US 11,703,566 B2
Multi-modal sensor data association architecture
Joshua Kriser Cohen, Sunnyvale, CA (US); Sabeek Mani Pradhan, Redwood City, CA (US); Balazs Kovacs, Foster City, CA (US); and Cooper Stokes Sloan, San Francisco, CA (US)
Assigned to Zoox, Inc., Foster City, CA (US)
Filed by Zoox, Inc., Foster City, CA (US)
Filed on Jul. 12, 2021, as Appl. No. 17/373,550.
Application 17/373,550 is a continuation of application No. 16/386,249, filed on Apr. 16, 2019, granted, now 11,062,454.
Prior Publication US 2021/0343022 A1, Nov. 4, 2021
Int. Cl. G06N 20/20 (2019.01); G01S 7/41 (2006.01); G06T 7/11 (2017.01); G01S 17/89 (2020.01); G06N 3/08 (2023.01); G06V 10/25 (2022.01); G06V 10/764 (2022.01); G06V 10/82 (2022.01); G06V 20/64 (2022.01)

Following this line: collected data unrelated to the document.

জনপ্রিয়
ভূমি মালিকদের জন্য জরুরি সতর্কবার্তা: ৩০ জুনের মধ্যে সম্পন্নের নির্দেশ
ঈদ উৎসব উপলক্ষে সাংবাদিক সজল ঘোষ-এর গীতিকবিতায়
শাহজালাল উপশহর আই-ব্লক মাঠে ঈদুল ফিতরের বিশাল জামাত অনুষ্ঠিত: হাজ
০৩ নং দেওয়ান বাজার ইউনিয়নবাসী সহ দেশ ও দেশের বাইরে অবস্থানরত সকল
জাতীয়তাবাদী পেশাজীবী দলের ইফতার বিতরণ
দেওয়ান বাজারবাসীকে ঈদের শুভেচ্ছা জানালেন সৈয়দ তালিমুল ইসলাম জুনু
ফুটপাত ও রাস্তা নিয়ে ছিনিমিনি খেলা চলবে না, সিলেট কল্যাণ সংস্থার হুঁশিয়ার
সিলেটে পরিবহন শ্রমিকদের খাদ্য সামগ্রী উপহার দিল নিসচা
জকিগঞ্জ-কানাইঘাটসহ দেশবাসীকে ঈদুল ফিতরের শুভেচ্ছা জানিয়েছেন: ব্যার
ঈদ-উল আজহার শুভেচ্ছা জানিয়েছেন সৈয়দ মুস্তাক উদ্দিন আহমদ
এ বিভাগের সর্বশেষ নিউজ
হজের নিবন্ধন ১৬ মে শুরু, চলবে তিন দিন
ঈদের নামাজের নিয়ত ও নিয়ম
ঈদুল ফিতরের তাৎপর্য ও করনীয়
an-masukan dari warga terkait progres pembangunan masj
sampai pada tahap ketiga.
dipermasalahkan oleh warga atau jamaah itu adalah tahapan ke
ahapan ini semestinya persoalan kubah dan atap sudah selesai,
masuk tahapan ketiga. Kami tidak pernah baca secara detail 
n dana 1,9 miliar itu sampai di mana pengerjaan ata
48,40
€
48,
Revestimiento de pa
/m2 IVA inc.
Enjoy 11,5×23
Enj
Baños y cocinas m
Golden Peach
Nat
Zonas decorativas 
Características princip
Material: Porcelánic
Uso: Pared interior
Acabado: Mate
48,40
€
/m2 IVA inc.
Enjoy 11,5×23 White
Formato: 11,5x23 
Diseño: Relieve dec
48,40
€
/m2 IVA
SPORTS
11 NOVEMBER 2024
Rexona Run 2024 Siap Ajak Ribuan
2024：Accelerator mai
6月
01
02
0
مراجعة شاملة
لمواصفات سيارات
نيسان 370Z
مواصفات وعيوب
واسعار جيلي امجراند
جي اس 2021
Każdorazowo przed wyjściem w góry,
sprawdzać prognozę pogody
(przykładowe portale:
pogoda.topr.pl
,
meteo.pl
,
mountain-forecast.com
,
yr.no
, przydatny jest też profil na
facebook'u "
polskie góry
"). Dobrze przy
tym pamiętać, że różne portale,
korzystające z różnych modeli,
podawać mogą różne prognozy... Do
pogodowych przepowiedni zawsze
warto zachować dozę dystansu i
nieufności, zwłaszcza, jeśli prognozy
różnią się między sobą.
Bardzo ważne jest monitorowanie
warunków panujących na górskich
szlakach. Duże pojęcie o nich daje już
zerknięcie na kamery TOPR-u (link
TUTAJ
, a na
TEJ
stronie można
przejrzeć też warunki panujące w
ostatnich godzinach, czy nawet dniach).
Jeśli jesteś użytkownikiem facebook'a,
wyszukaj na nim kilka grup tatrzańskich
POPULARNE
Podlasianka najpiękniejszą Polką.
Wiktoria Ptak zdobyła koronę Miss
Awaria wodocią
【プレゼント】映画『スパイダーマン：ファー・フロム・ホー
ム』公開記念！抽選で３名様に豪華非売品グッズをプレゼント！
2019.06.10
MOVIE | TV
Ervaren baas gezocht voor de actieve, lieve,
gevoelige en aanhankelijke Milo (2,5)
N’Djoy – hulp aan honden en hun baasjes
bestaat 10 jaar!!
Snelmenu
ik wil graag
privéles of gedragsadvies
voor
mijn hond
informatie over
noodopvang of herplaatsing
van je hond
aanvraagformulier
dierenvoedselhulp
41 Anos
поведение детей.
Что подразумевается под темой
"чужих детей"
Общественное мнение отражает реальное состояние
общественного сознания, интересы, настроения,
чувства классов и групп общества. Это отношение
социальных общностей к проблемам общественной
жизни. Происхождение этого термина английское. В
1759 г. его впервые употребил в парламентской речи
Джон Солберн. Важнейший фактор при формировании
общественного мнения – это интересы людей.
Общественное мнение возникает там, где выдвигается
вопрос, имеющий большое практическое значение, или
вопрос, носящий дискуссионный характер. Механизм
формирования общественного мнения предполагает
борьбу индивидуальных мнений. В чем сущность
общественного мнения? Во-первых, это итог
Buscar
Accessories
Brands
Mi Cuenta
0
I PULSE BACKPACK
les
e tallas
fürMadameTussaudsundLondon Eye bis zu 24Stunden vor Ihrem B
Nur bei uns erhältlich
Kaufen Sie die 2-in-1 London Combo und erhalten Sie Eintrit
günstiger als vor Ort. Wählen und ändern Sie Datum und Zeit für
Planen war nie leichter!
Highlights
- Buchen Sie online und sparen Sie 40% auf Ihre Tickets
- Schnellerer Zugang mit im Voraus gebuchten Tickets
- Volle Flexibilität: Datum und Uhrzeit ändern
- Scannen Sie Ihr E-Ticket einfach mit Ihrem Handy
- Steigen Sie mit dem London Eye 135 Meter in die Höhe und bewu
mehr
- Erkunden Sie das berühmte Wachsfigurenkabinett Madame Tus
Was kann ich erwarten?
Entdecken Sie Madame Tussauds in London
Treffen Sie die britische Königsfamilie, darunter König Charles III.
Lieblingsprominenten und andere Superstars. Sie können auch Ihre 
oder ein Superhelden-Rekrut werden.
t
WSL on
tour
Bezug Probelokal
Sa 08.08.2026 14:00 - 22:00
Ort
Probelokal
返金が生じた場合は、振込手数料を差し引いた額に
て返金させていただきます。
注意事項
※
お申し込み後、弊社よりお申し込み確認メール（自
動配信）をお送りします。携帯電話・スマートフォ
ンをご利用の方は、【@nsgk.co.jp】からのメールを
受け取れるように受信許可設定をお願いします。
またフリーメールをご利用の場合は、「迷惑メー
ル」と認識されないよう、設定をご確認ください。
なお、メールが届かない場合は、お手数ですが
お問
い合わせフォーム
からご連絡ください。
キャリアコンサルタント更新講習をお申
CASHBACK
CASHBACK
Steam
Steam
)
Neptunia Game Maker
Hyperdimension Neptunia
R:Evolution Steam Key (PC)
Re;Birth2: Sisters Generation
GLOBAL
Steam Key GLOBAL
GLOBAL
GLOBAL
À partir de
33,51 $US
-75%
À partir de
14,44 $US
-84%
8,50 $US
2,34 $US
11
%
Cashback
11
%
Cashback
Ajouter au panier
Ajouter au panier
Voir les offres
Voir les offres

CPC G01S 7/417 (2013.01) [G01S 17/89 (2013.01); G06N 3/08 (2013.01); G06N 20/20 (2019.01); G06T 7/11 (2017.01); G06V 10/25 (2022.01); G06V 10/764 (2022.01); G06V 10/82 (2022.01); G06V 20/64 (2022.01); G06T 2207/10028 (2013.01)] 20 Claims
OG exemplary drawing
 
1. A method comprising:
receiving first sensor data associated with an image sensor, the first sensor data representing a first portion of an environment surrounding a vehicle;
receiving second sensor data associated with a depth sensor, the second sensor data representing a second portion of the environment surrounding the vehicle, wherein the first portion of the environment surrounding the vehicle and the second portion of the environment surrounding the vehicle at least partially overlap;
inputting the first sensor data into a first subnetwork;
receiving a first output from the first subnetwork;
determining, based at least in part on the first output, an object detection that identifies an object in one or more images of the first sensor data;
determining, based at least in part on the second sensor data, depth information corresponding to the environment;
inputting at least a portion of the first output and the depth information into a second subnetwork;
receiving a second output from the second subnetwork;
determining, based at least in part on the second output, a three-dimensional region of interest corresponding to the object;
combining, as a combined output, the first output and the second output;
inputting a first portion of the combined output into a third subnetwork and second portion of the combined output into a fourth subnetwork; and
receiving a first map from the third subnetwork and second map from the fourth subnetwork.